“Ayo keluar semuanya dari tenda. Semuanya
tanpa kecuali”
Tak selang satu detik,
tenda kami digoyang-goyangkan. Shita cepat-cepat membuka restleting tenda yang
tak lain adalah pintu tenda.
“Kenapa Fiq” Shita melongok
keluar.
“Ya pokoknya semua harus
keluar dari tenda. Hujan semakin deras. Secepatt mungkin keluar dari tenda”
Nada bicaranya yang
tergesa-gesa serta wajah panik yang tak bisa disembunyikan bak magnet bagiku.
Ditambah suaranya yang meninggi. Aku panik.
“Tahu sepatuku enggak?
Sepatuku kok gak ada ya?”
Devi disibukkan dengan
sepatunya yang menghilang. Ia membongkar semua isi tasnya. Sementara itu, Akma
mencari jas hujannya. Suasana tenda makin parah ketika tujuh penghuninya
disibukkan mencari benda masing-masing.
“Ya, gimana ini? Kita keluar
dari tenda sekarang?” Anisa bertanya padaku.
Suasana yang riuh serta
derasnya hujan membuatku berbicara lebih keras dari biasanya.
“Sangga perintis satu
tolong minta perhatiannya” Aku berbicara menahan kepanikanku sendiri. Hanya
terdengar nyaringnya derasnya hujan. Suasana dalam tenda hening.
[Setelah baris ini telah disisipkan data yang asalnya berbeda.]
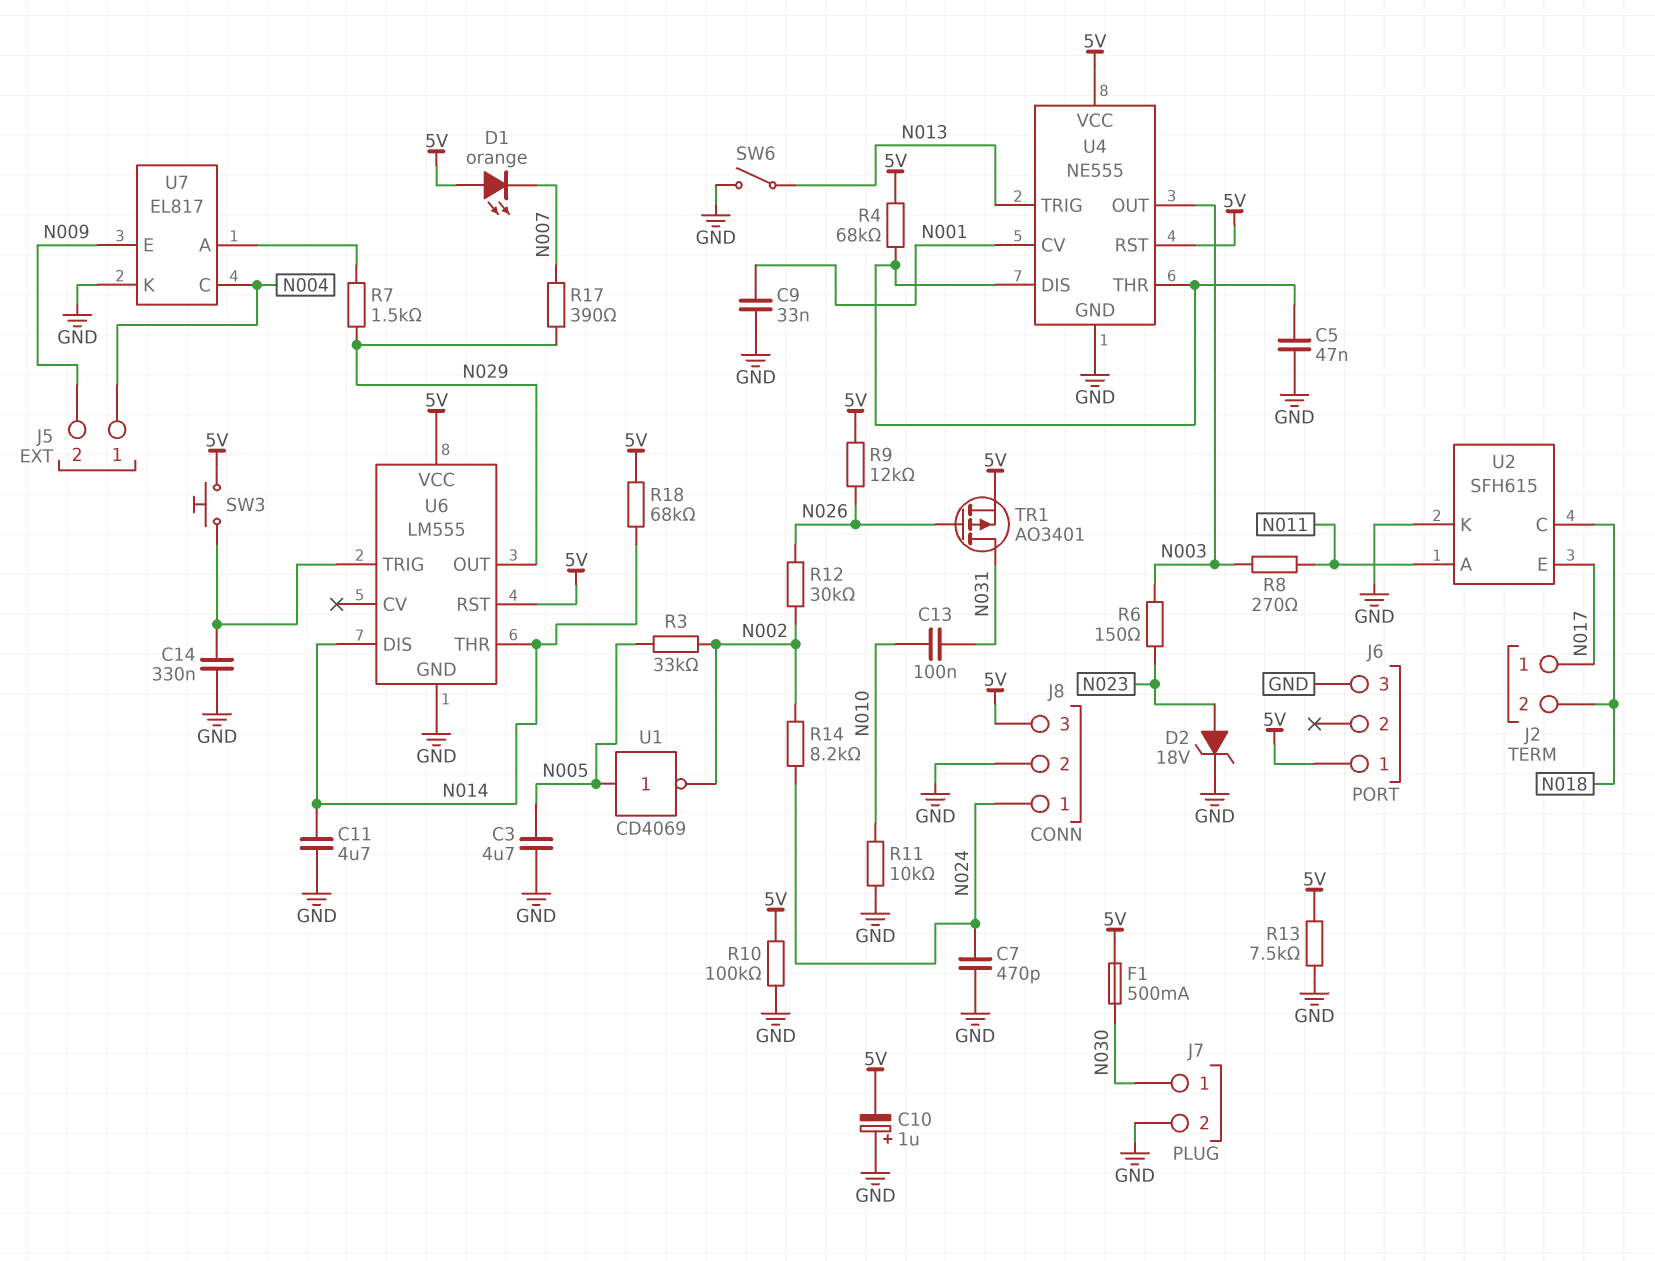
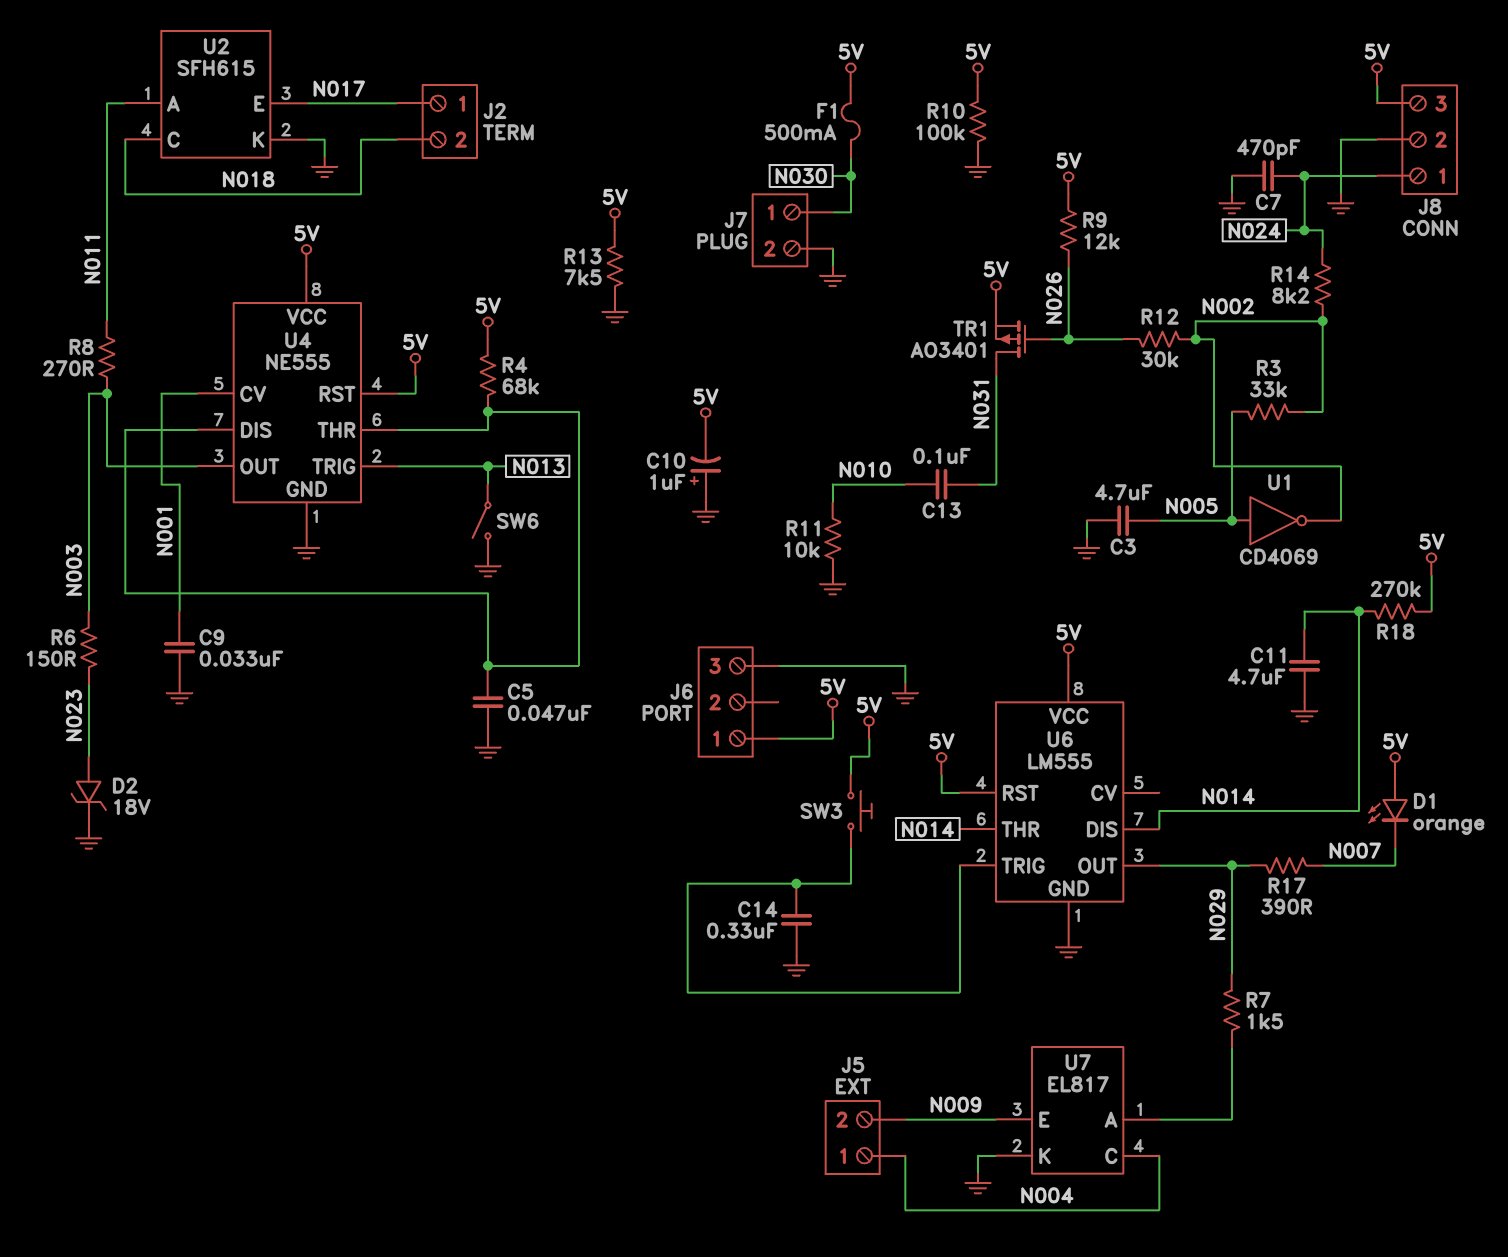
R18: 68k (5V, N014) -> 270k (5V, N014)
“Tolong, sekarang semuanya
wajib pakai jaket. Bawa benda yang diperlukan saja. Iya hape wajib dibawa”
Aku yang ditunjuk sebagai
ketua sangga malah kebingungan sendiri. Kepanikan lebih mendominasi daripada
kejernihan tindakan.
Fiqy sedari tadi diluar
tenda. Menunggu tenda kami benar-benar kosong penghuni. Air hujan terus
membasahi mukanya. Kulihat air terus menetes melalui dagunya. Ia berulang kali
menyapukan tangan di mukanya. Bajunya kian basah. Terlebih lagi dia anak
pondok. Belum sempat mengganti sarungnya dengan celana panjang. Berantakan
bukan main isi tenda kami. Sepatu, tas, baju, dan bahan makanan bersatu padu.
Terselimuti terpal berwarna oranye milik saudaraku.
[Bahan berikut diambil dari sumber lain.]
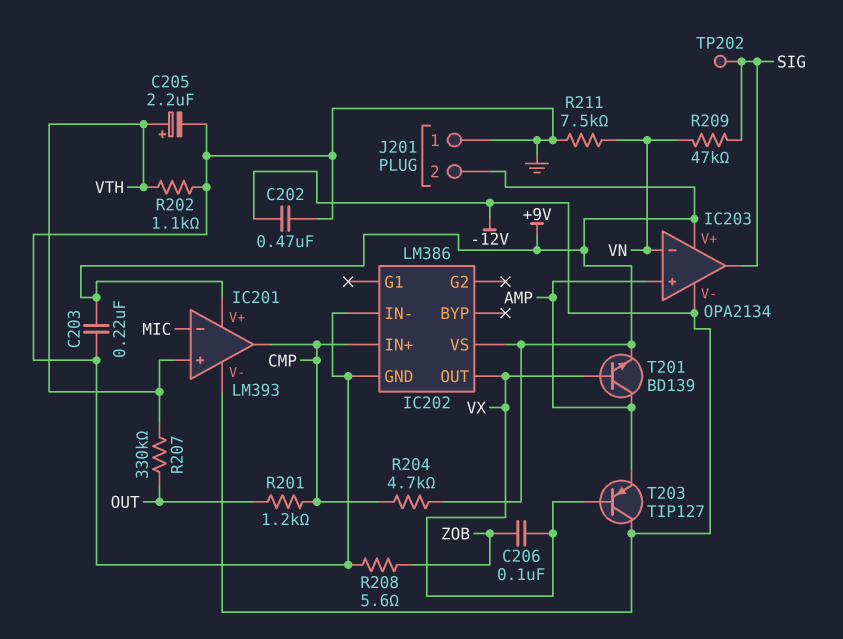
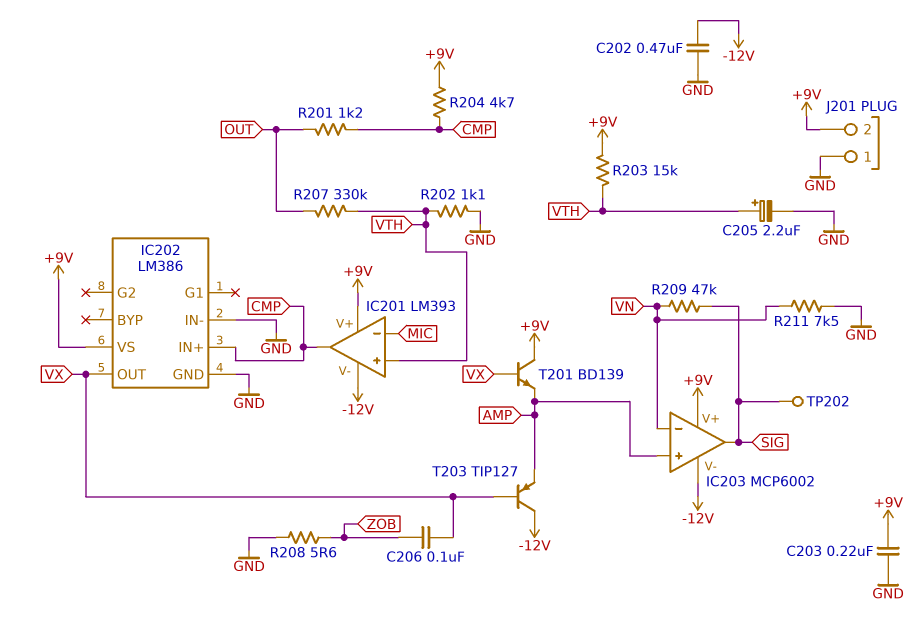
IC203: OPA2134 -> MCP6002
R203: none -> 15k (+9V, VTH)
T201: NPN BD139 (B VX, C AMP, E +9V) -> NPN BD139 (B VX, C +9V, E AMP)

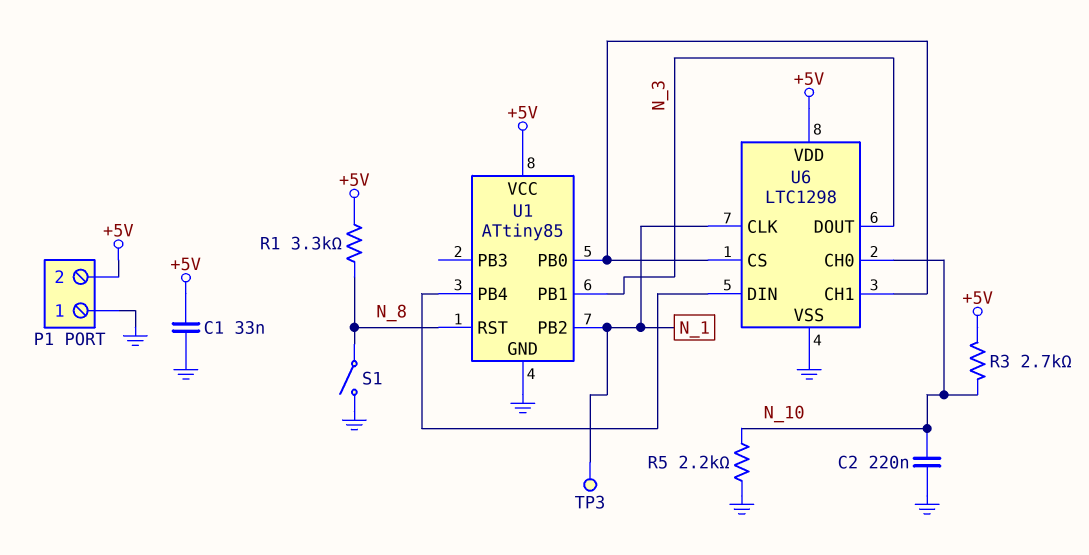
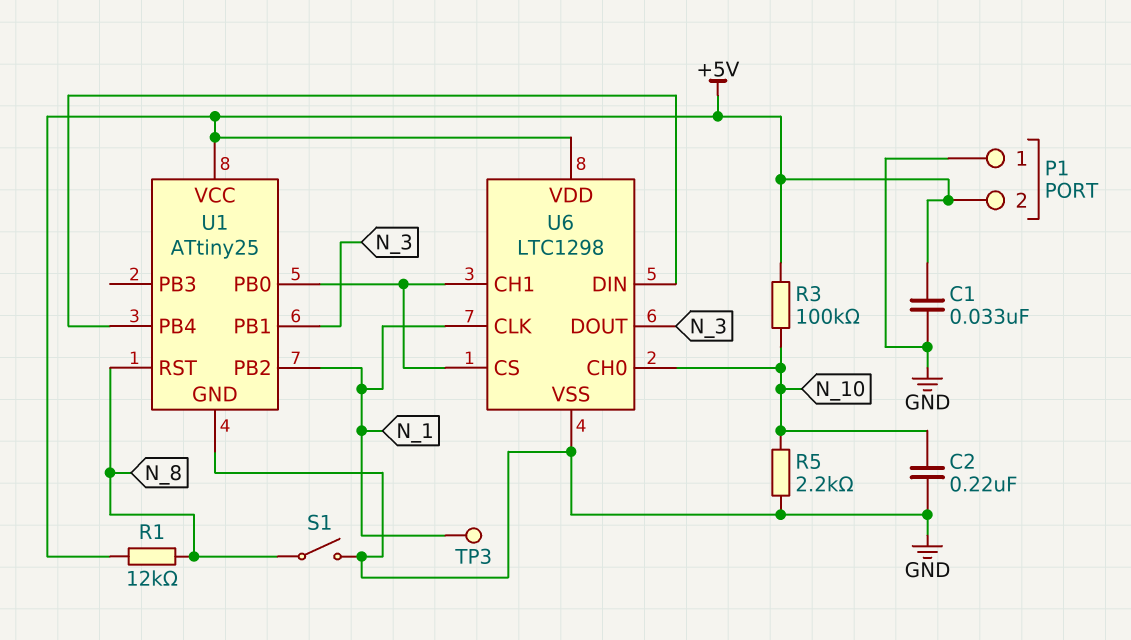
R1: 3.3k (+5V, N_8) -> 12k (+5V, N_8)
R3: 2.7k (+5V, N_10) -> 100k (+5V, N_10)
U1: ATtiny85 -> ATtiny25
“Ibuk Ibuk Ibuk, aku pengen
pulang. Aku gak mau disini. Aku pengen pulang. Disini aku mau mati, huhuhu.
Berapa sih suhunya, aaaa aku tetap pengen pulang”
Tutu yang sedari tadi
meringkuk bersikeras untuk pulang ke rumahnya. Ia terus berganti-ganti posisi
tidurnya. Tentu saja aku yang disampingnya merasa kurang nyaman. Sedari tadi,
ia memang hobi berbicara sendiri, sejak seluruh anggota sangga putri
dievakuasi.
“Aaaa Tu mbok jangan gitu.
Nanti kalau kejadian gimana?”
Hawa semakin dingin ketika
Hana menggubris perkataan Tutu. Tidur meski mata belum benar-benar terpejam.
Berada diantara mereka membuat aku sedikit tenang. Aku memang tak sendiri
melawan bekunya malam ini.
“Aku juga kedinginan tu.
Selimutku ketinggalan di tenda”
Aku berbicara dengan bibir
gemeretak. Tentu saja jaket yang kupakai tak mampu menghangatkan seluruh
tubuhku.
Hujan benar-benar semakin
deras sehabis Isya tadi. Membuat suhu di daerah lembah menurun drastis. Namun,
aku bersyukur. Hujan yang mengguyur kali ini menjadi salah satu penyebab tak
adanya kegiatan Jerit Malam. Alhamdulillah J
Padahal, rencananya setiap sangga harus memasuki sebuah area pemakaman pada
malam hari untuk mencari jejak. Namun, membeku di ruang evakuasi yang terbuka
setimpal dengan ketakutan saat memasuki makam.